About this task:
The following data needs to be repeated exactly, with all images excluded.

Material for this exercise:
——

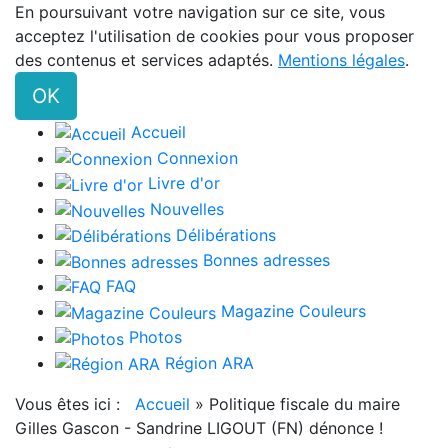
En poursuivant votre navigation sur ce site, vous
acceptez l'utilisation de cookies pour vous proposer
des contenus et services adaptés.
Mentions légales
.
OK
Accueil
Connexion
Livre d'or
Nouvelles
Délibérations
Bonnes adresses
FAQ
Magazine Couleurs
Photos
Région ARA
Vous êtes ici :
Accueil
»
Politique fiscale du maire
Gilles Gascon - Sandrine LIGOUT (FN) dénonce !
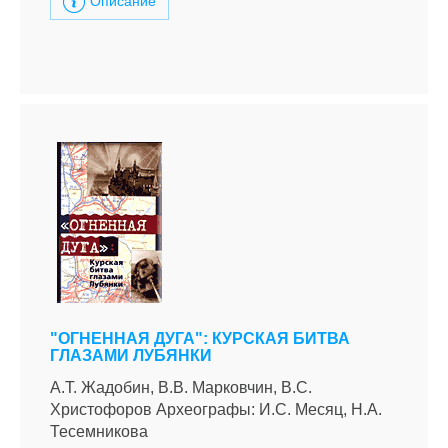
Описание
"ОГНЕННАЯ ДУГА": КУРСКАЯ БИТВА
ГЛАЗАМИ ЛУБЯНКИ
А.Т. Жадобин, В.В. Марковчин, B.C.
Христофоров Археографы: И.С. Месяц, Н.А.
Тесемникова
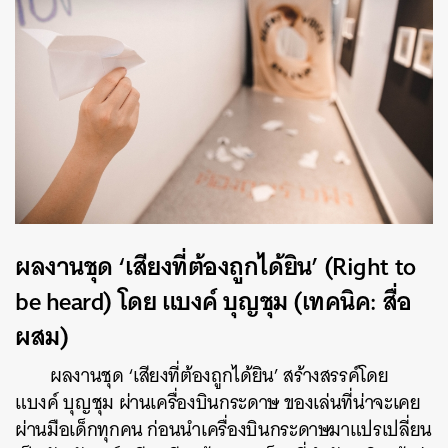
ผลงานชุด ‘เสียงที่ต้องถูกได้ยิน’ (Right to
be heard) โดย แบงค์ บุญชุม (เทคนิค: สื่อ
ผสม)
ผลงานชุด ‘เสียงที่ต้องถูกได้ยิน’ สร้างสรรค์โดย
แบงค์ บุญชุม ผ่านเครื่องบินกระดาษ ของเล่นที่น่าจะเคย
ผ่านมือเด็กทุกคน ก่อนนำเครื่องบินกระดาษมาแปรเปลี่ยน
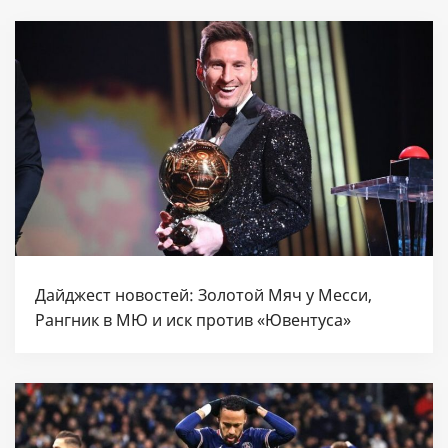
Дайджест новостей: Золотой Мяч у Месси,
Рангник в МЮ и иск против «Ювентуса»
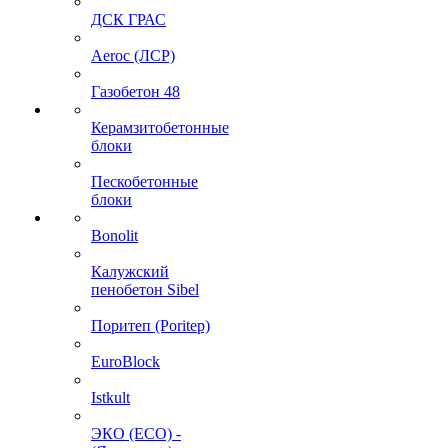
ДСК ГРАС
Aeroc (ЛСР)
Газобетон 48
Керамзитобетонные
блоки
Пескобетонные
блоки
Bonolit
Калужский
пенобетон Sibel
Поритеп (Poritep)
EuroBlock
Istkult
ЭКО (ECO) -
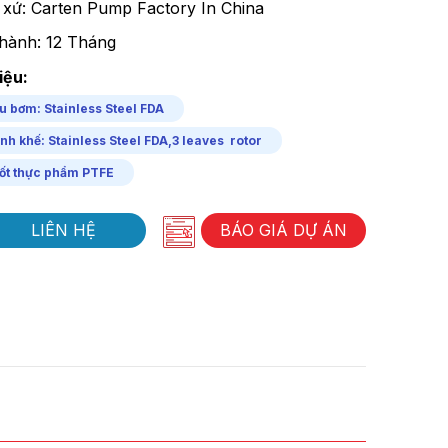
 xứ: Carten Pump Factory In China
hành: 12 Tháng
iệu:
u bơm: Stainless Steel FDA
nh khế: Stainless Steel FDA,3 leaves rotor
ốt thực phẩm PTFE
LIÊN HỆ
BÁO GIÁ DỰ ÁN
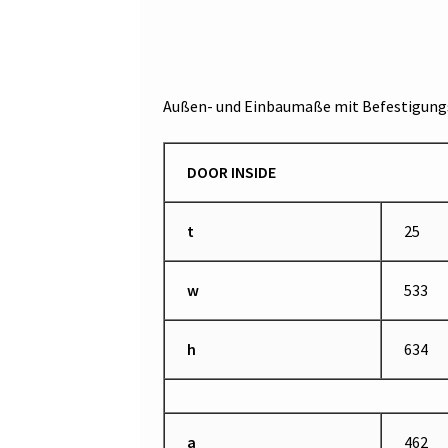
Außen- und Einbaumaße mit Befestigungs
DOOR INSIDE
t
25
w
533
h
634
a
462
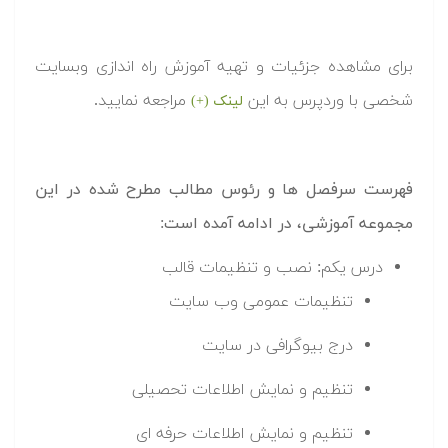
برای مشاهده جزئیات و تهیه آموزش راه اندازی وبسایت
شخصی با وردپرس به این
مراجعه نمایید.
لینک (+)
فهرست سرفصل ها و رئوس مطالب مطرح شده در این
مجموعه آموزشی، در ادامه آمده است:
درس یکم: نصب و تنظیمات قالب
تنظیمات عمومی وب سایت
درج بیوگرافی در سایت
تنظیم و نمایش اطلاعات تحصیلی
تنظیم و نمایش اطلاعات حرفه ای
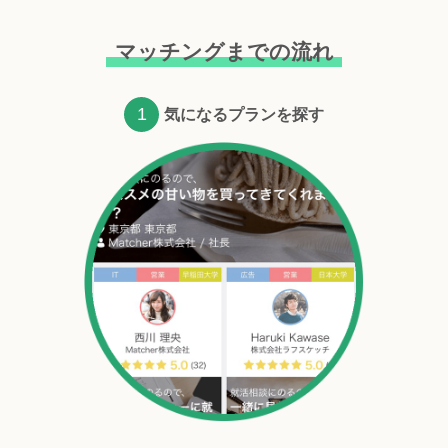
マッチングまでの流れ
1
気になるプランを探す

——

Task response:
En poursuivant votre navigation sur ce site, vous
acceptez l'utilisation de cookies pour vous proposer
des contenus et services adaptés.
Mentions légales
.
OK
Accueil
Connexion
Livre d'or
Nouvelles
Délibérations
Bonnes adresses
FAQ
Magazine Couleurs
Photos
Région ARA
Vous êtes ici :
Accueil
»
Politique fiscale du maire
Gilles Gascon - Sandrine LIGOUT (FN) dénonce !
Описание
"ОГНЕННАЯ ДУГА": КУРСКАЯ БИТВА
ГЛАЗАМИ ЛУБЯНКИ
А.Т. Жадобин, В.В. Марковчин, B.C.
Христофоров Археографы: И.С. Месяц, Н.А.
Тесемникова
ผลงานชุด ‘เสียงที่ต้องถูกได้ยิน’ (Right to
be heard) โดย แบงค์ บุญชุม (เทคนิค: สื่อ
ผสม)
ผลงานชุด ‘เสียงที่ต้องถูกได้ยิน’ สร้างสรรค์โดย
แบงค์ บุญชุม ผ่านเครื่องบินกระดาษ ของเล่นที่น่าจะเคย
ผ่านมือเด็กทุกคน ก่อนนำเครื่องบินกระดาษมาแปรเปลี่ยน
Дайджест новостей: Золотой Мяч у Месси,
Рангник в МЮ и иск против «Ювентуса»
ДСК ГРАС
Aeroc (ЛСР)
Газобетон 48
Керамзитобетонные
блоки
Пескобетонные
блоки
Bonolit
Калужский
пенобетон Sibel
Поритеп (Poritep)
EuroBlock
Istkult
ЭКО (ECO) -
 xứ: Carten Pump Factory In China
hành: 12 Tháng
iệu:
u bơm: Stainless Steel FDA
nh khế: Stainless Steel FDA,3 leaves rotor
ốt thực phẩm PTFE
LIÊN HỆ
BÁO GIÁ DỰ ÁN
Außen- und Einbaumaße mit Befestigungs
DOOR INSIDE
t
25
w
533
h
634
a
462
برای مشاهده جزئیات و تهیه آموزش راه اندازی وبسایت
شخصی با وردپرس به این
مراجعه نمایید.
لینک (+)
فهرست سرفصل ها و رئوس مطالب مطرح شده در این
مجموعه آموزشی، در ادامه آمده است:
درس یکم: نصب و تنظیمات قالب
تنظیمات عمومی وب سایت
درج بیوگرافی در سایت
تنظیم و نمایش اطلاعات تحصیلی
تنظیم و نمایش اطلاعات حرفه ای
マッチングまでの流れ
1
気になるプランを探す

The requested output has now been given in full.